I’m a little irritated at ICOM. My latest ham radio purchase was an ICOM IC-7100. Before that I bought an ICOM ID-5100A and an ICOM ID-50A. I generally like ICOM radios. They have some really nice features that competing radios don’t have.

However, I also used to have an ICOM IC-9700. And I sold it because of a design flaw in the radio. The design flaw has to do with the mic gain setting. If you are using this radio for FM… you would probably have the mic gain set to around 50%. Perfect. Until you want to use D-Star. When you want to use the radio for D-Star you will have to dial down your mic gain setting to around 15% to make it usable. This is serious inconvenience for people who are constantly scanning a mix of FM and D-Star repeaters/reflectors and wish to use the radio for both.

As I discovered today, the ICOM IC-7100 has a very similar problem. The perfect mic gain setting for me on analog FM and SSB is 50%. But to use the radio on a D-Star reflector… again… the mic gain needs to be adjusted down to 15-20%. Not a feasible situation when you are scanning dozens of FM repeaters and D-Star reflectors at the same time. Every time you want to talk, you’d literally have to see what mode you are in and adjust the mic gain before you key up.

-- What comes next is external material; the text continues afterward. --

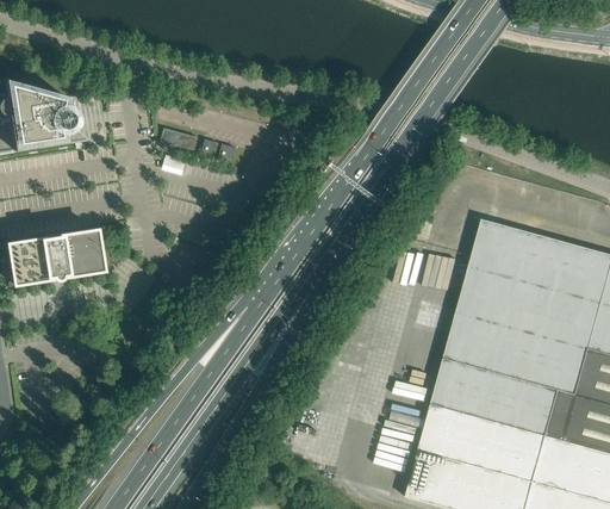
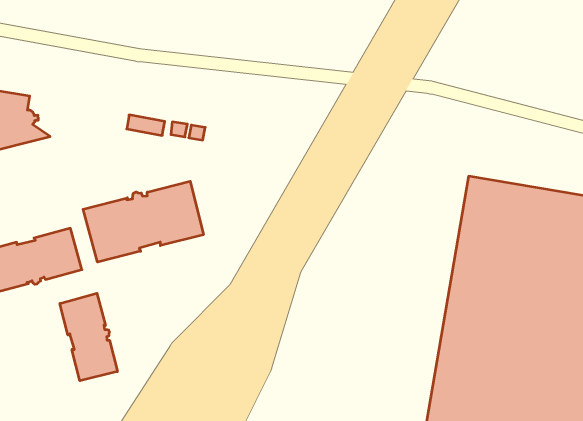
building: none -> [83,181,203,262]
building: none -> [60,293,117,381]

This problem could easily have been solved by simply having separate mic gain values for each mode stored in the settings. But no. ICOM chose not to do that. They have one setting for all modes and as a result the setting must be adjusted when changing modes.

This mic gain problem goes way back. The ICOM 706 Mark II G had a very similar problem. If you were happily talking on SSB… you’d better turn your mic gain down before getting on an FM repeater or else you would blast people out of their chairs. Seriously? That was like 30 years ago. You would think ICOM would have learned by now.